Subject: File No. 4-606
From: Michael Rosenberg

August 6, 2010

As a long time Regeistered Representative and previously a Branch Manager I am struggling to understand why and how the proposed legal fiduciary standard is in the best interest of all participants to financial transactions.At face value it seems appropriate that financial representatives should "act in the best interest of the customer without regard to the financial or other interest of the broker,dealer, or investment advisor providing the service". I feel that I currently do as do my associates. With that said I am confused by the lack of clarity through lack of definition in what exactly this means. There does not seem to be any definition as to what the rules for compliance with a legal "best interest" are. As an investment professional this puts me in a very difficult position because I feel as though I may be in a positon for never ending lawsuits. These thoughts occur to me:
1) Is the "best" the cheapest product recommended?
2) The "best" premium relative to the benefit of the product?
3) The product with the "best" historic underwtiting and service standards?
4) Is it the one with the "best" rating?

The fiduciary standard in essence adds a vague legal liability standard that looks back(possibly after many years) and is enforced after the fact by the SEC or trial lawyers who have 20/20 vision in hindsight.

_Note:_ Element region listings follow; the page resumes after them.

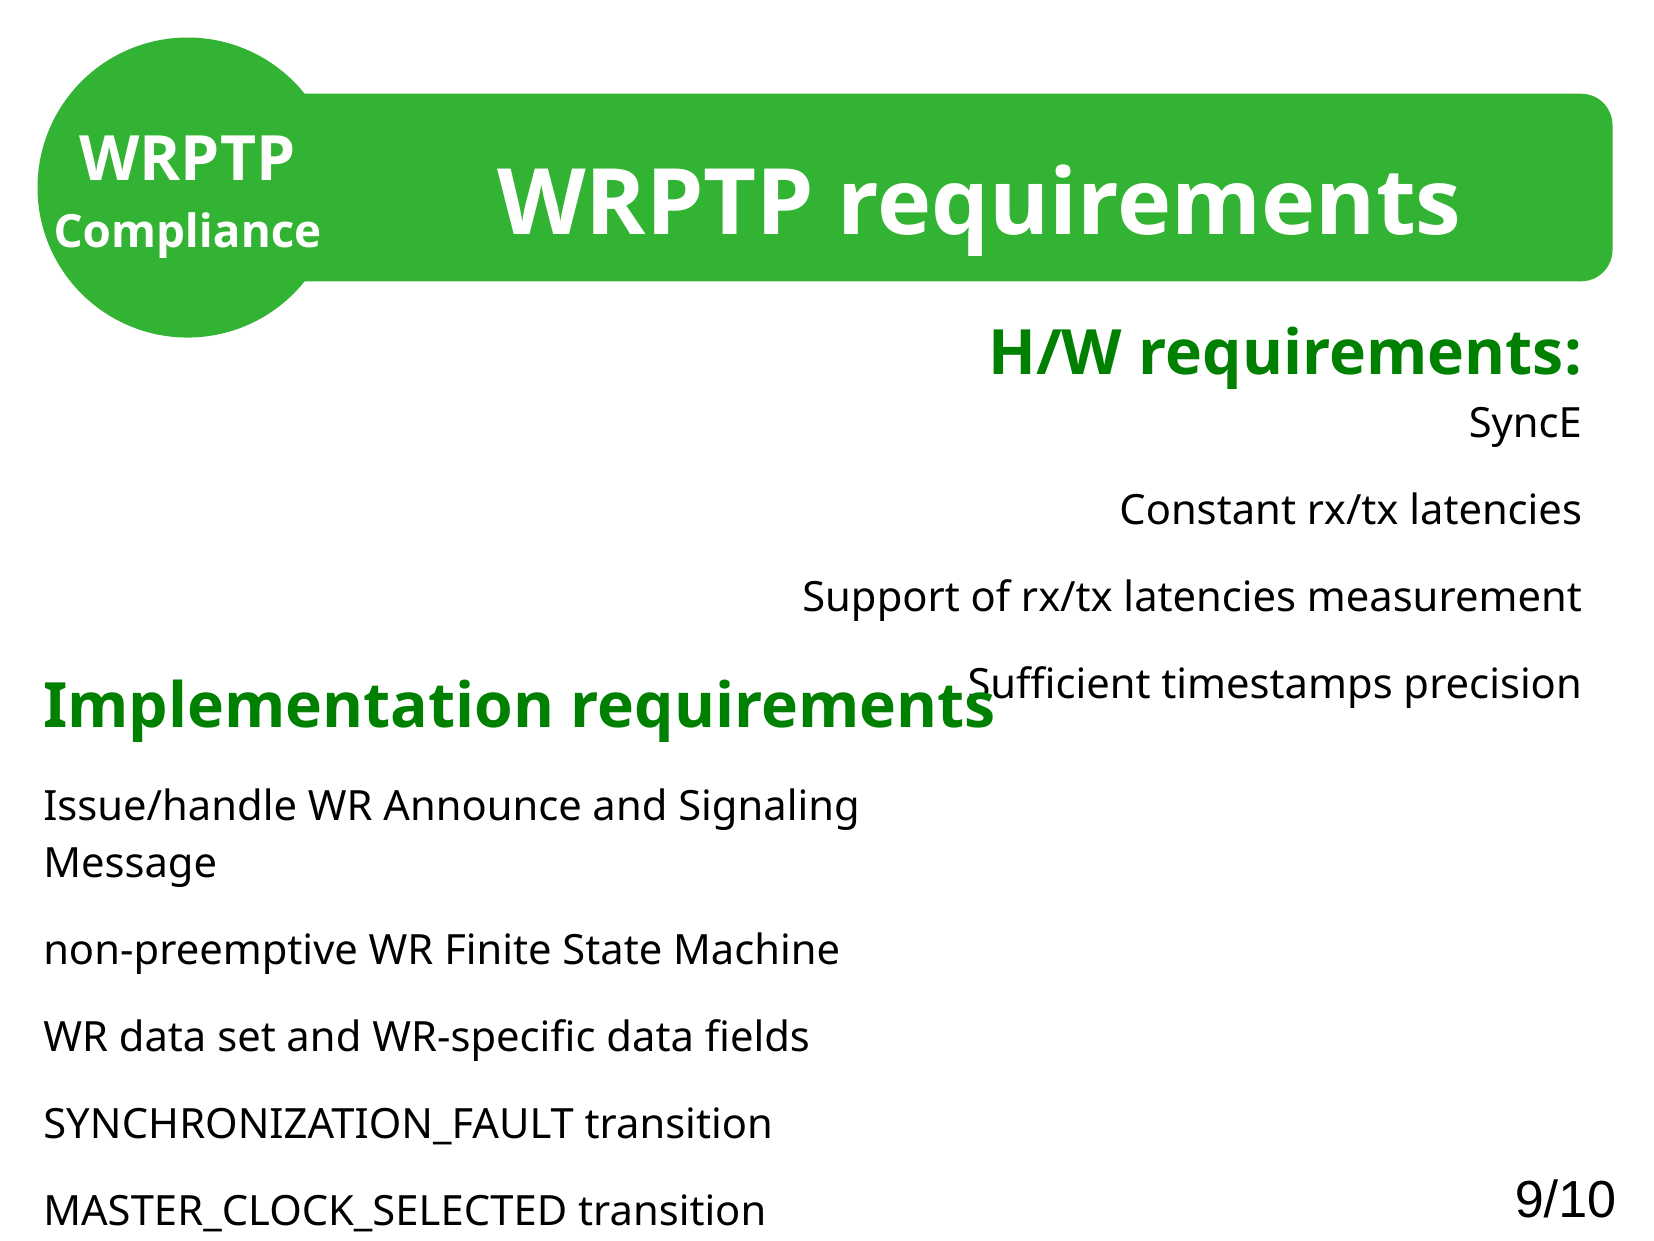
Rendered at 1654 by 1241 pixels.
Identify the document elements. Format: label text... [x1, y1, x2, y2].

text_box WRPTP Compliance [37, 37, 338, 338]
text_box 9/10 [1500, 1162, 1654, 1241]
text_box Implementation requirements Issue/handle WR Announce and Signaling Message non-preemptive WR Finite State Machine WR data set and WR-specific data fields SYNCHRONIZATION_FAULT transition MASTER_CLOCK_SELECTED transition communication with H/W [28, 653, 1013, 1201]
text_box H/W requirements: SyncE Constant rx/tx latencies Support of rx/tx latencies measurement Sufficient timestamps precision [750, 300, 1613, 713]
text_box [305, 93, 1613, 282]
text_box WRPTP requirements [482, 128, 1449, 247]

As Branch Manager for 22 years I was also my office's Compliance Officer. We worked diligently at maintaining an excellent record during those years and were fortunate enough to be able to do so. In spite of our efforts the oversight of the industry became more and more difficult to administer. Ultimately we had to hire an additional full-time person to fill the Compliance Officer position. This is reflective of the fact that compliance costs in terms of finances and time are high and continuing to rise. Those costs will certainly be felt by the ultimate consumer.

For each of the licenses I hold I need to meet certain continuing education, fee and audit requirements. My broker/dealer requires an annual audit and the state of Ohio audits my investment advisory business every 2 years.With all its uncertainties this additional layer of oversight seems to be unreasonable and not genuinely beneficial to the buying public.